Saturday, September 19, 2009

Perfect pitch VS Relative pitch

I have perfect pitch myself. It runs in the family I should say, so that includes my sister and my brother and my dad. I still remember someone back in choir said that he does not trust that there's such natural talent as perfect pitch and surely not in someone like me (long story back during that time in choir). Even said that's he's a perfect pitch himself and yet he always has to depend on me to give him the right key and the right note during practices. *dash underscore dash* Really cant understand these people. It'll only damage more of my brain cells by trying to understand what's really running in their brains.

Definition

Absolute pitch (AP), or perfect pitch, is the ability to name or reproduce a tone without reference to an external standard.

The naming/labeling of notes need not be verbal. AP can also be demonstrated by other codes such as auditory imagery or sensorimotor responses, for example, reproducing a tone on an instrument. Therefore a musician from an aural tradition, with no musical notation, can still exhibit AP if allowed to reproduce a sounded note.

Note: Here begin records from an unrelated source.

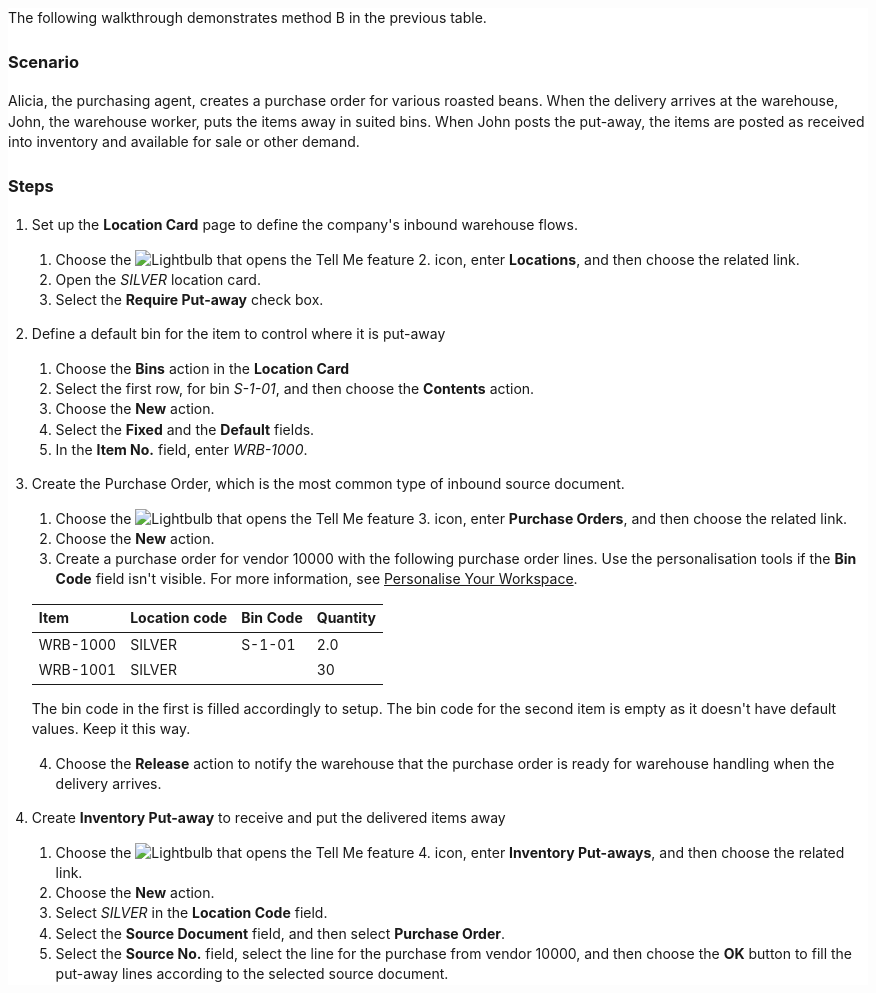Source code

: The following walkthrough demonstrates method B in the previous table.  

### Scenario  
Alicia, the purchasing agent, creates a purchase order for various roasted beans. When the delivery arrives at the warehouse, John, the warehouse worker, puts the items away in suited bins. When John posts the put-away, the items are posted as received into inventory and available for sale or other demand.  

### Steps
1. Set up the **Location Card** page to define the company's inbound warehouse flows.  

    1.  Choose the ![Lightbulb that opens the Tell Me feature 2.](../../media/ui-search/search_small.png "Tell me what you want to do") icon, enter **Locations**, and then choose the related link.  
    2.  Open the *SILVER* location card.  
    3.  Select the **Require Put-away** check box.  

2. Define a default bin for the item to control where it is put-away

    1.  Choose the **Bins** action in the **Location Card**
    2.  Select the first row, for bin *S-1-01*, and then choose the **Contents** action.  
    3.  Choose the **New** action.  
    4.  Select the **Fixed** and the **Default** fields.  
    5.  In the **Item No.** field, enter *WRB-1000*.  

3. Create the Purchase Order, which is the most common type of inbound source document.  

    1.  Choose the ![Lightbulb that opens the Tell Me feature 3.](../../media/ui-search/search_small.png "Tell me what you want to do") icon, enter **Purchase Orders**, and then choose the related link.  
    2.  Choose the **New** action.  
    3.  Create a purchase order for vendor 10000 with the following purchase order lines. Use the personalisation tools if the **Bin Code** field isn't visible. For more information, see [Personalise Your Workspace](../../ui-personalization-user.md). 

    |Item|Location code|Bin Code|Quantity|  
    |----------|----------|---------|--------------|  
    |WRB-1000|SILVER|S-1-01|2.0|  
    |WRB-1001|SILVER||30|

    The bin code in the first is filled accordingly to setup. The bin code for the second item is empty as it doesn't have default values. Keep it this way.  

    4.  Choose the **Release** action to notify the warehouse that the purchase order is ready for warehouse handling when the delivery arrives.  

4. Create **Inventory Put-away** to receive and put the delivered items away  

    1. Choose the ![Lightbulb that opens the Tell Me feature 4.](../../media/ui-search/search_small.png "Tell me what you want to do") icon, enter **Inventory Put-aways**, and then choose the related link.  
    2. Choose the **New** action. 
    3. Select *SILVER* in the **Location Code** field.
    4. Select the **Source Document** field, and then select **Purchase Order**.  
    5. Select the **Source No.** field, select the line for the purchase from vendor 10000, and then choose the **OK** button to fill the put-away lines according to the selected source document.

Possessors of absolute pitch exhibit the ability in varying degrees. Generally, absolute pitch implies some or all of the following abilities when done without reference to an external standard:
1. Identify by name individual pitches (e.g. A, B, C#) played on various instruments
2. Name the key of a given piece of tonal music just by listening (without reference to an external tone)
3. Identify and name all the tones of a given chord or other tonal mass
4. Sing a given pitch without an external reference
5. Name the pitches of common everyday noises such as car horns

Relative pitch

Many musicians have quite good relative pitch, a skill which can be learned. With practice, it is possible to listen to a single known pitch once (from a pitch pipe or a tuning fork) and then have stable, reliable pitch identification by comparing the notes heard to the stored memory of the tonic pitch. Unlike absolute pitch, this skill is dependent on a recently perceived tonal center.